A prominent Sudanese editor and leader of the country's journalists' union has been detained, the federation said on Thursday, demanding Sudan's military rulers free him or allow him a trial.

Sadiq al-Rizaigi was detained on Wednesday, coinciding with the military's arrests of a top general, several security officers and Islamist leaders over a foiled coup attempt announced earlier this month.

The Sudanese Journalists' Union called on the ruling Transitional Military Council to "immediately release" its head Rizaigi, a prominent Islamist and editor of Al-Sayha newspaper, or put him on trial.

Security forces seized Rizaigi from outside the newspaper's premises, a senior journalist at the newspaper told AFP.

"We do not know where he is being held or the reasons for his detention," said Awad Jad Al-Sayid, news editor of Al-Sahya.

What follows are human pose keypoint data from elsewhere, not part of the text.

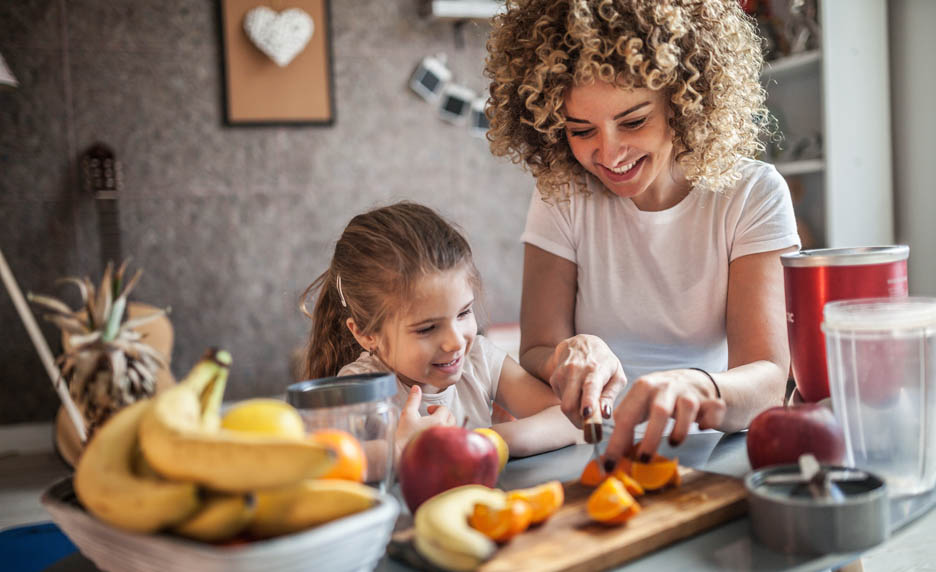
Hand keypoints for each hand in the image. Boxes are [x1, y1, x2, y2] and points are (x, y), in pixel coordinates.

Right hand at [393, 385, 455, 462]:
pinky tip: (435, 439)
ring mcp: (446, 442)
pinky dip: (446, 437)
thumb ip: (413, 400)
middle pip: (451, 418)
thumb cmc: (404, 436)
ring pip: (453, 429)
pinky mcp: (445, 451)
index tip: (428, 410)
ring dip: (445, 425)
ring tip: (433, 427)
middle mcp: (445, 431)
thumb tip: (416, 388)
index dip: (435, 407)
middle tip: (432, 417)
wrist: (401, 455)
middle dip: (443, 415)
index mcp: (438, 421)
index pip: (444, 409)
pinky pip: (451, 441)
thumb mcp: (407, 415)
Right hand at [549, 334, 626, 427]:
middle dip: (579, 421)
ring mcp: (562, 374)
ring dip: (576, 414)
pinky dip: (571, 404)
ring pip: (564, 406)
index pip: (590, 386)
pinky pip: (561, 401)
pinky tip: (577, 393)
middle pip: (570, 404)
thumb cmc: (604, 362)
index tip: (588, 414)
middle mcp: (575, 370)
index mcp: (595, 369)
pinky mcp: (554, 379)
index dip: (588, 402)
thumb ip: (611, 395)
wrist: (580, 343)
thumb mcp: (616, 375)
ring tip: (587, 407)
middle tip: (590, 427)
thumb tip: (605, 415)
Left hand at [604, 368, 725, 461]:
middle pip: (658, 411)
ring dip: (680, 431)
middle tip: (644, 460)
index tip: (610, 466)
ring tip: (674, 442)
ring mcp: (690, 391)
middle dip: (650, 439)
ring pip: (687, 409)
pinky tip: (702, 426)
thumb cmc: (666, 397)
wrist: (702, 383)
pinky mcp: (712, 399)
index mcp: (643, 387)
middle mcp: (666, 386)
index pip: (626, 416)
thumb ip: (628, 421)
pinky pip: (712, 412)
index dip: (616, 443)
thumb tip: (614, 454)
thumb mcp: (643, 402)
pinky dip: (708, 423)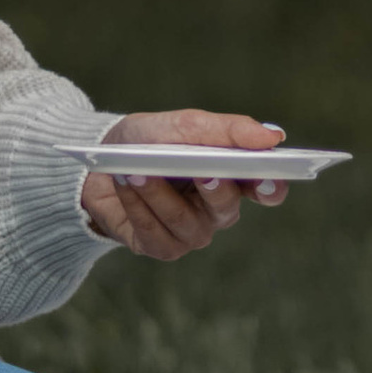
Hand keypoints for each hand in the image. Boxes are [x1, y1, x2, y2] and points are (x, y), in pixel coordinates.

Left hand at [80, 111, 288, 260]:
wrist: (98, 161)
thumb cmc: (149, 141)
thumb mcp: (185, 125)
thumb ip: (228, 130)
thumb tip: (273, 135)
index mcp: (233, 179)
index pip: (266, 191)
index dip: (272, 187)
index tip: (268, 176)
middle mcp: (216, 211)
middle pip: (226, 208)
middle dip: (213, 188)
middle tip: (202, 171)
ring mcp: (189, 233)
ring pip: (185, 221)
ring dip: (158, 192)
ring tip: (137, 169)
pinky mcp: (159, 247)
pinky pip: (154, 232)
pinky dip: (137, 204)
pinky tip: (125, 182)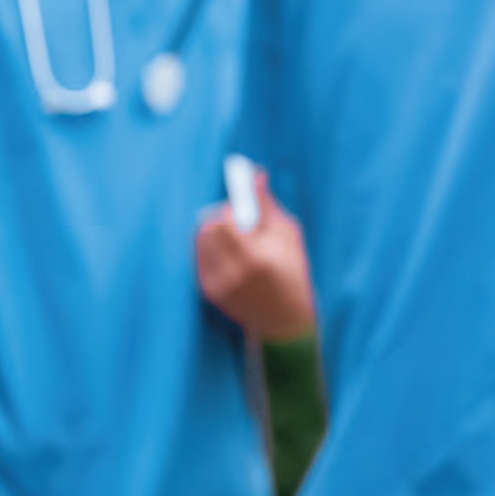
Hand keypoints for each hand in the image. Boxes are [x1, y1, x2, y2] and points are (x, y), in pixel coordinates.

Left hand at [196, 173, 315, 341]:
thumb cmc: (293, 273)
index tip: (240, 199)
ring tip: (236, 237)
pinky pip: (200, 256)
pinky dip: (213, 248)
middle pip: (207, 229)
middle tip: (238, 219)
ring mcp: (217, 284)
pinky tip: (232, 253)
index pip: (224, 221)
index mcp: (254, 258)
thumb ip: (268, 207)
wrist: (284, 319)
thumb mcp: (289, 236)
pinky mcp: (208, 291)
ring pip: (200, 241)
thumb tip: (256, 176)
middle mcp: (231, 273)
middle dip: (221, 218)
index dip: (231, 206)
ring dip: (214, 232)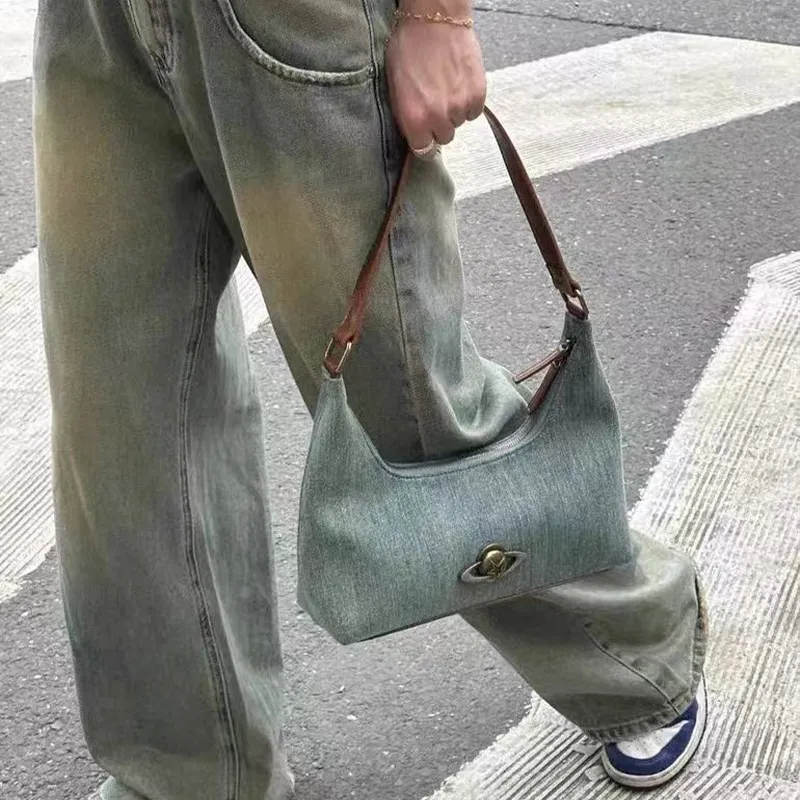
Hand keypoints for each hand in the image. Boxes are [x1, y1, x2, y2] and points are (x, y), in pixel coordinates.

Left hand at [386, 3, 485, 157]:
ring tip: (446, 88)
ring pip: (459, 124)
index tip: (424, 134)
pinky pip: (474, 112)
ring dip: (454, 112)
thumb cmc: (409, 46)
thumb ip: (406, 115)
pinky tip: (459, 84)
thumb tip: (415, 133)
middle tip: (435, 103)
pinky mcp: (477, 94)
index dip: (424, 141)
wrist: (434, 18)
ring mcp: (460, 107)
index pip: (423, 151)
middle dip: (439, 125)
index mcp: (414, 119)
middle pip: (444, 138)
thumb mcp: (395, 86)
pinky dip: (468, 103)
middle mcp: (438, 118)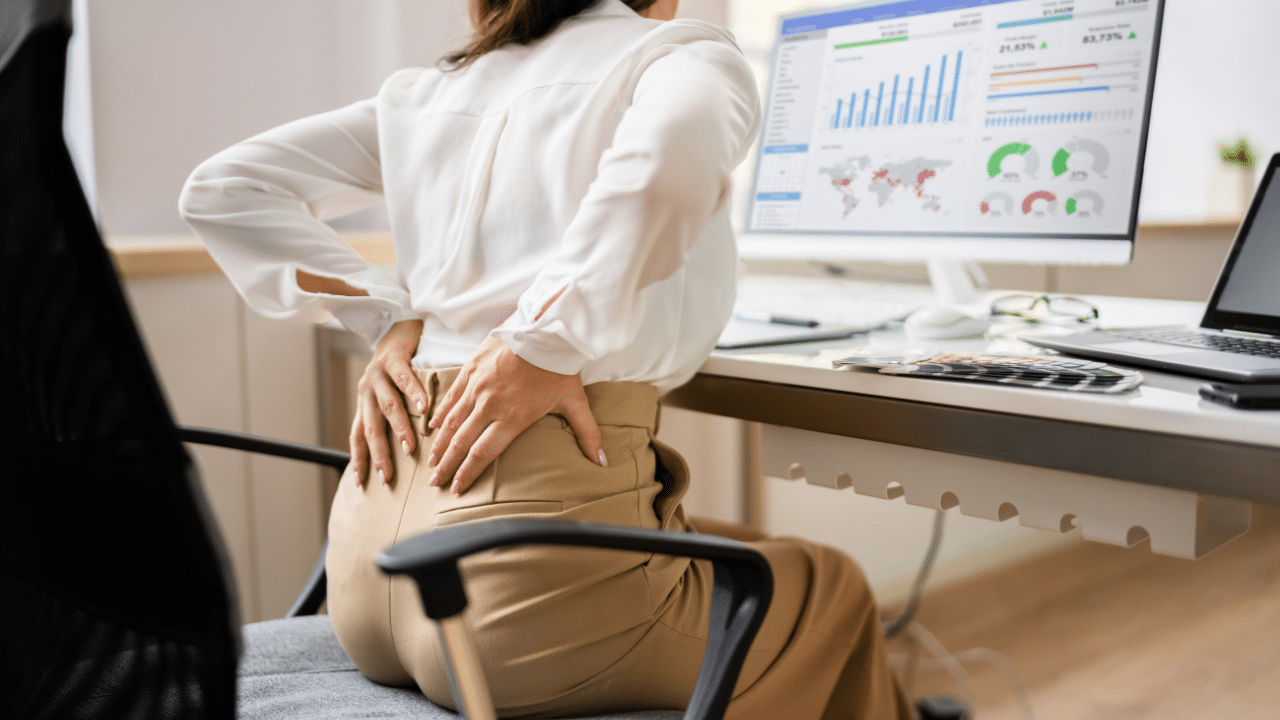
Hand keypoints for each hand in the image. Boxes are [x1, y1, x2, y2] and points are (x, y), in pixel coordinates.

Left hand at [350, 319, 427, 485]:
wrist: (398, 326)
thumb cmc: (398, 367)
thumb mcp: (390, 394)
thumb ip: (392, 418)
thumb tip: (403, 450)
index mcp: (365, 403)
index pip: (357, 437)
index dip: (359, 460)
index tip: (362, 483)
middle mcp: (366, 391)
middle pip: (370, 428)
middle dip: (378, 454)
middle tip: (388, 475)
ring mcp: (377, 374)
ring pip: (387, 406)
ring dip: (398, 428)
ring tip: (409, 447)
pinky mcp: (392, 358)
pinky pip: (404, 378)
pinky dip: (414, 394)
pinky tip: (424, 408)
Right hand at [427, 335, 604, 494]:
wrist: (544, 327)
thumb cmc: (560, 366)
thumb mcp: (576, 402)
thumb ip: (587, 434)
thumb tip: (601, 462)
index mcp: (513, 418)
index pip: (483, 453)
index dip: (468, 473)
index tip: (457, 489)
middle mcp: (490, 405)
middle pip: (461, 442)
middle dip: (447, 466)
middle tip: (435, 483)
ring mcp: (477, 386)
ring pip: (451, 422)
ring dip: (440, 444)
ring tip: (430, 461)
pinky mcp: (471, 369)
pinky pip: (451, 397)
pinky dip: (440, 414)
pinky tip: (432, 428)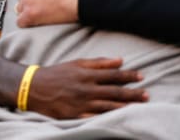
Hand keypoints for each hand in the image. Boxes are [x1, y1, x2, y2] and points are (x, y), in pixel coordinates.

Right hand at [28, 57, 147, 118]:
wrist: (32, 88)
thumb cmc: (57, 73)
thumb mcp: (78, 63)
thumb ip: (100, 62)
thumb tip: (121, 60)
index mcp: (88, 75)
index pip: (114, 75)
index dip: (129, 76)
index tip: (142, 77)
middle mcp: (86, 89)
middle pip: (115, 92)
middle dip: (133, 94)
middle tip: (147, 95)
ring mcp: (81, 104)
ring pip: (107, 107)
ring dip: (124, 107)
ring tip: (138, 107)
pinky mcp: (74, 116)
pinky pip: (94, 118)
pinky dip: (107, 118)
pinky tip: (118, 119)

On Wednesday, the military announced several arrests in connection with a foiled coup attempt.

It said it had arrested General Hashim Abdel Mottalib, the head of the joint chiefs of staff, and a number of officers from the National Intelligence and Security Service (NISS) along with leaders of the Islamic Movement and the National Congress Party.

On 11 July, the military announced it had foiled a coup attempt without specifying when it took place.

Sudanese media also reported that among those arrested was General Bakri Hassan Saleh, a former first vice president and prime minister and a prominent figure in the 1989 coup that brought now ousted president Omar al-Bashir to power. 

Also arrested was Ali Karty, a former foreign minister and Zubair Ahmed Hassan, an ex-finance minister, according to the reports.

During Bashir's three-decade rule, the press was severely curtailed, according to media activists.

NISS agents cracked down regularly on journalists or confiscated entire print-runs of newspapers for publishing articles deemed critical of Bashir's policies.

Media watchdog Reporters Without Borders (RSF) recorded at least 100 cases of journalists being arrested during the months of protests that finally led to Bashir's ouster in April.

RSF ranks Sudan 175th out of 180 countries in its 2019 World Press Freedom Index.